Various Republicans have recently highlighted one of the critiques I made of the Democratic child care proposal (Mitch McConnell, Tim Scott, among others). The critique is that the proposal’s wage, quality, and credential mandates combined with its hard subsidy cliffs will result in individuals with incomes above the subsidy cliff paying substantially more for child care than they currently pay.
When Republicans bring up this point, they like to cite my October 20th piece, which showed that increasing child care worker wages to elementary school worker wages would cause the cost of unsubsidized infant care to increase from around $15,900 to around $29,000, an increase of around $13,000. These figures closely mirror similar figures produced by the Center for American Progress, with the lower figure being CAP’s “base quality” infant care cost and the higher figure being CAP’s “high quality” infant care cost.
More significantly, my estimate is very similar to an estimate produced by the District of Columbia’s Office of the State Superintendent of Education. The DC OSSE report uses a much more sophisticated cost model than the one used by myself or CAP and includes direct data from DC child care providers. Despite these differences in method, it reaches a nearly identical conclusion that wage rules like those in the BBB child care plan will increase the unsubsidized prices of center-based infant and toddler care by around $12,000. These days, when people ask me about this issue, I tell them to read the DC OSSE report because it is much better than anything I have produced on the topic.
When I first raised this issue a couple of months ago, there was a fierce but ultimately very brief effort to discredit it. The effort featured mostly unspecific objections and at times even some objections that seemed to prove my point. After the DC OSSE report came out, I privately sent it to some of the staunchest objectors and asked where they think it went wrong but so far have not heard anything back.
The only significant objection in the initial fury that was at least cognizable was one that said that the wage, credential, and quality hikes are meant to be phased in over three years and therefore the unsubsidized prices would not rise immediately. This objection is at odds with what the advocates tend to say about the bill when speaking to other audiences, but more importantly than that, it is utterly detached from the reality of what happens when a sector with a labor shortage that pays the 2nd percentile wage is flooded with new demand from newly subsidized users. The pay hikes in the legislation are not merely nice to have. They are necessary to actually dramatically increase the size of the sector to deliver the promised services.

------------------------------------

What you will do:
Pick up the piece on the cost effects of the Democratic child care proposal right after its last sentence and keep writing in the same voice.

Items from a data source
------------------------------------

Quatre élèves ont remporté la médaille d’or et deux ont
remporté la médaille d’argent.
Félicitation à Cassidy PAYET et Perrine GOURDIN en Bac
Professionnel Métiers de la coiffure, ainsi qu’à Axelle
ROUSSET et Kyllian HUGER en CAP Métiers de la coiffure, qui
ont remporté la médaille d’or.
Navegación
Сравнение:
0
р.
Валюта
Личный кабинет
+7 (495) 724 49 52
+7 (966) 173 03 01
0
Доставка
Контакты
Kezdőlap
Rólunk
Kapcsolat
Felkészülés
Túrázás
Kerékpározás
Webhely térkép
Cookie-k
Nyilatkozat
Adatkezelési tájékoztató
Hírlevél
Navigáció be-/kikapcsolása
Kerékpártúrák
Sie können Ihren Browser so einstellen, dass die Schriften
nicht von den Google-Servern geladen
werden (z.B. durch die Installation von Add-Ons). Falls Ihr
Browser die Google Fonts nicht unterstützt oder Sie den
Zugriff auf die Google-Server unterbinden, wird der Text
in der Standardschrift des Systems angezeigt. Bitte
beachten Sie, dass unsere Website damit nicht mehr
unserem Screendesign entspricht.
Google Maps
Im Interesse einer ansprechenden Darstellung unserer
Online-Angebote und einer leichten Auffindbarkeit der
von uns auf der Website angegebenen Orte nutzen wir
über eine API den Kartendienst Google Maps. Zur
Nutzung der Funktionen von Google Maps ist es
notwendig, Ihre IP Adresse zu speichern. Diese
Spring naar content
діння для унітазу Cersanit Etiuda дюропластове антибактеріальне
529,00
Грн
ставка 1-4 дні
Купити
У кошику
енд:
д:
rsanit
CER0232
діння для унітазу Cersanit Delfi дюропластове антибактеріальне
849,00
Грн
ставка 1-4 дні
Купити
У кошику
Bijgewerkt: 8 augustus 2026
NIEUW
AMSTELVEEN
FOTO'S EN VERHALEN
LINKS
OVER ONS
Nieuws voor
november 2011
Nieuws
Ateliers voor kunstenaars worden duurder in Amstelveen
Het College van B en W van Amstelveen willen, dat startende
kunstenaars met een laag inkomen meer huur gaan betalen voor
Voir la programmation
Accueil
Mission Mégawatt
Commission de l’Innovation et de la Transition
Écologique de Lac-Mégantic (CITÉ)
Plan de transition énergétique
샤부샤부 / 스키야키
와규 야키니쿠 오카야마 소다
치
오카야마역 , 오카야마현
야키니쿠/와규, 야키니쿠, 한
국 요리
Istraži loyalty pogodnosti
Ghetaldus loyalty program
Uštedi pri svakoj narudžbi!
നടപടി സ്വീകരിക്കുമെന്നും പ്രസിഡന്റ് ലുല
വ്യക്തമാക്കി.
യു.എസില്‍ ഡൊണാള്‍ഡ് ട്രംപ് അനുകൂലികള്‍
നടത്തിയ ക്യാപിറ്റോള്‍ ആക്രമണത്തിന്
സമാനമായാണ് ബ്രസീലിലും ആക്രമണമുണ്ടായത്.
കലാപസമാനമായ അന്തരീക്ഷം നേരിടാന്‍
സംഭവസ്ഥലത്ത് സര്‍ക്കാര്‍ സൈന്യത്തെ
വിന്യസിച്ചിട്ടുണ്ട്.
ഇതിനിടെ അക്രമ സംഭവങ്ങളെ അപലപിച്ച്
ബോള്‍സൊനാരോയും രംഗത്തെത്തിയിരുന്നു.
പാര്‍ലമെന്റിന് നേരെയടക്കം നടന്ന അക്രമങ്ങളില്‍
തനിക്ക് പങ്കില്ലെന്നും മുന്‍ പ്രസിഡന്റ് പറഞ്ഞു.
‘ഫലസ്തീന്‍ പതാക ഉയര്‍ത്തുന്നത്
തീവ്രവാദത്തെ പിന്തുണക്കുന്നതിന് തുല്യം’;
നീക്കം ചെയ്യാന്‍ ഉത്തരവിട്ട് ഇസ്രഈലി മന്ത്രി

------------------------------------

Task answer:
For the past month or so, I haven’t really seen anyone contest this point anymore, even though it’s become more prevalent with media coverage of the proposal regularly including this as one of the issues with the legislation and elected officials occasionally mentioning it as well.
Of course, watching Republican Senators talk about the problem is kind of silly because they would oppose a child care proposal regardless of its content and would especially object to my proposed solution to this specific problem, which is to get rid of the subsidy cliffs and provide subsidies to all child care users.
But it’s even sillier that the Democrats have put together a proposal so sloppy and ill-conceived that Republicans can take these shots at it. The problems with this subsidy cliff design are very well-known at this point. In fact, they are so well-known that, in this same piece of legislation, Democrats have included a provision to permanently get rid of a virtually identical subsidy cliff used to compute subsidies for insurance purchased on an Obamacare exchange.
How do you see the problem well enough to want to fix it when it comes to Obamacare but don’t see it well enough to want to avoid it when it comes to creating a child care subsidy scheme?
What’s sad is that this isn’t even the worst instance of policy amnesia when it comes to this proposal. That honor belongs to designing the program as a cash grant to states that choose to participate in it. We know from Medicaid expansion that the result of this design will be that many states won’t participate. Indeed, we know this well enough by now that, in this same piece of legislation, Democrats have included a provision to directly provide health insurance to people in non-participating states who fall into the so-called “Medicaid gap.” They could change the design of the child care program to avoid creating a similar “child care gap,” but they don’t seem to want to.